## Görev maddesi A
Lütfen "Перейти к основному содержанию" geçen satırdan son satıra kadar olan satırları (iki uç da dahil) "Ella" yerine "Anna" koyarak, başka hiçbir şeyi değiştirmeden yeniden yazın. Resimleri yanıta eklemeyin.

## Alıştırma metni
============================================================

| K O N U ı N C E L E M E |
| Karakartal312 |
İletim - 28/05/2008 : 00:20:23 Türk futbolunun tribün tarihinde bir devir kapandı...
Birçok maçta tezahüratlarıyla takımı ateşleyen, Şampiyonlar Ligi’nde Liverpool ile oynanan maçın kazanılmasında büyük rol oynarken, stadı inletip ses rekoru kıran, birçok rakip takımın taraftarlarının kıskandığı Çarşı Grubu şok bir kararla kendini feshetti. Grup lideri Alen Markaryan, Çarşı'nın Beşiktaş'ın önüne geçtiği için böyle bir karar aldıklarını söyledi.
Coşkusu, tezahüratları ve takımına verdiği destekle dünya çapında ün yapan Beşiktaş'ın taraftar grubu 'Çarşı', kendini feshettiğini açıkladı.
Beşiktaş Kültür Merkezi'nde Çarşı grubu için yapılan 'Asi Ruh' belgelisinin galasında konuşan, grubun lideri Alen Markaryan, Çarşı'nın kendini feshettiğini ve artık 'Çarşı' diye bir grup olmadığını açıkladı.
Çarşı'nın Beşiktaş Kulübü'nün önüne geçtiği eleştirilerinden yakınan Markaryan, hiç bir şeyin Beşiktaş'ın üstünde olamayacağını ve kulübe zarar vermemek adına böyle bir karar aldıklarını açıkladı.
Galada Çarşı grubuna tarihi boyunca önderlik yapmış kişiler kürsüye davet edilirken, karar açıklandıktan sonra salondan tepki sesleri ve karara itirazlar yükselmesi dikkat çekti.

============================================================

## Görev maddesi B
Aşağıdaki üç ifade Çarşı haberiyle uyuşuyor mu? Her biri için evet ya da hayır deyin ve karara dayanak olan sözleri metinden aynen alıntılayın.
(i) Markaryan artık Çarşı diye bir grup olmadığını açıkladı.
(ii) Karar açıklandığında salondakilerin hepsi kararı alkışladı.
(iii) Markaryan, kararı kulübe zarar vermemek için aldıklarını söyledi.

============================================================

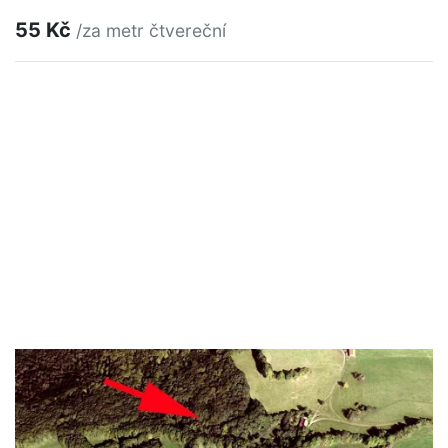
55 Kč
/za metr čtvereční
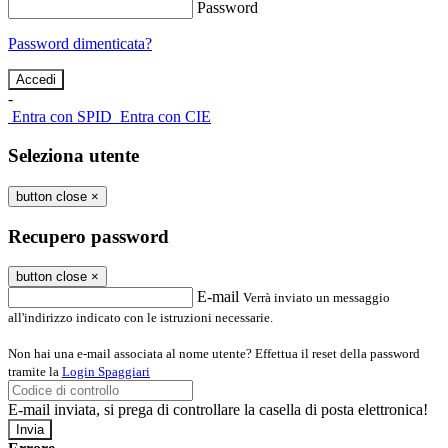
Password
Password dimenticata?
-
Entra con SPID
Entra con CIE
Seleziona utente
button close
×
Recupero password
button close
×
E-mail
Verrà inviato un messaggio
all'indirizzo indicato con le istruzioni necessarie.
Non hai una e-mail associata al nome utente? Effettua il reset della password
tramite la
Login Spaggiari
E-mail inviata, si prega di controllare la casella di posta elettronica!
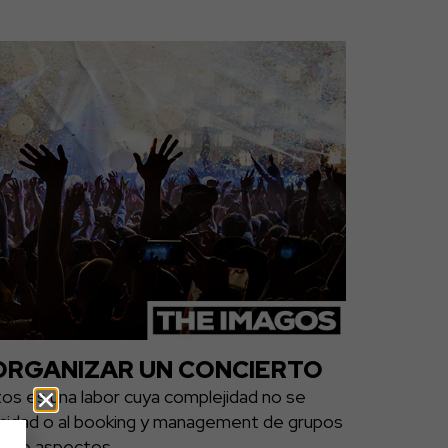
ORGANIZAR UN CONCIERTO
tos es una labor cuya complejidad no se
ublicidad o al booking y management de grupos
e de aspectos...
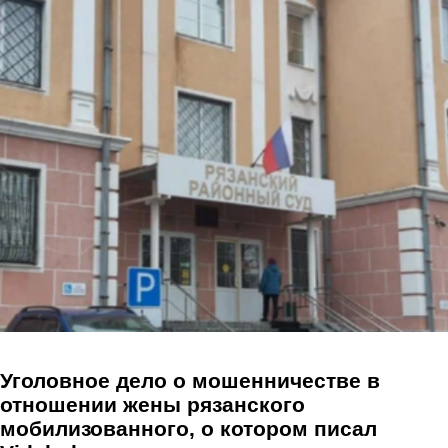
Перейти к основному содержанию
Уголовное дело о мошенничестве в
отношении жены рязанского
мобилизованного, о котором писал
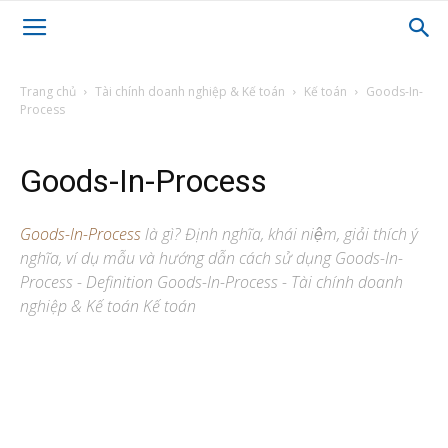
Trang chủ
Tài chính doanh nghiệp & Kế toán
Kế toán
Goods-In-
Process
Goods-In-Process
Goods-In-Process
là gì? Định nghĩa, khái niệm, giải thích ý
nghĩa, ví dụ mẫu và hướng dẫn cách sử dụng Goods-In-
Process - Definition Goods-In-Process - Tài chính doanh
nghiệp & Kế toán Kế toán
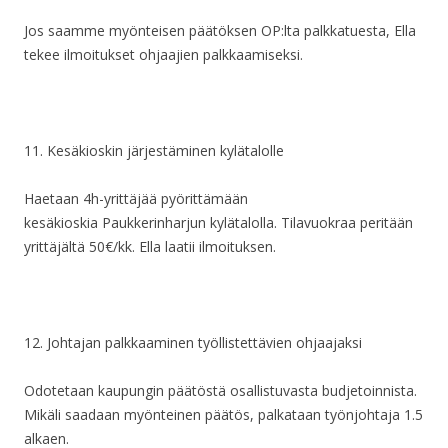
Jos saamme myönteisen päätöksen OP:lta palkkatuesta, Ella
tekee ilmoitukset ohjaajien palkkaamiseksi.
11. Kesäkioskin järjestäminen kylätalolle
Haetaan 4h-yrittäjää pyörittämään
kesäkioskia Paukkerinharjun kylätalolla. Tilavuokraa peritään
yrittäjältä 50€/kk. Ella laatii ilmoituksen.
12. Johtajan palkkaaminen työllistettävien ohjaajaksi
Odotetaan kaupungin päätöstä osallistuvasta budjetoinnista.
Mikäli saadaan myönteinen päätös, palkataan työnjohtaja 1.5
alkaen.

============================================================

## Alıştırma yanıtı A
Перейти к основному содержанию
Уголовное дело о мошенничестве в
отношении жены рязанского
мобилизованного, о котором писал
Trang chủ
Tài chính doanh nghiệp & Kế toán
Kế toán
Goods-In-
Process
Goods-In-Process
Goods-In-Process
là gì? Định nghĩa, khái niệm, giải thích ý
nghĩa, ví dụ mẫu và hướng dẫn cách sử dụng Goods-In-
Process - Definition Goods-In-Process - Tài chính doanh
nghiệp & Kế toán Kế toán
Jos saamme myönteisen päätöksen OP:lta palkkatuesta, Anna
tekee ilmoitukset ohjaajien palkkaamiseksi.
11. Kesäkioskin järjestäminen kylätalolle
Haetaan 4h-yrittäjää pyörittämään
kesäkioskia Paukkerinharjun kylätalolla. Tilavuokraa peritään
yrittäjältä 50€/kk. Anna laatii ilmoituksen.
12. Johtajan palkkaaminen työllistettävien ohjaajaksi
Odotetaan kaupungin päätöstä osallistuvasta budjetoinnista.
Mikäli saadaan myönteinen päätös, palkataan työnjohtaja 1.5
alkaen.

## Alıştırma yanıtı B
(i) Evet: "Alen Markaryan, Çarşı'nın kendini feshettiğini ve artık 'Çarşı' diye bir grup olmadığını açıkladı"
(ii) Hayır: "karar açıklandıktan sonra salondan tepki sesleri ve karara itirazlar yükselmesi dikkat çekti"
(iii) Evet: "kulübe zarar vermemek adına böyle bir karar aldıklarını açıkladı"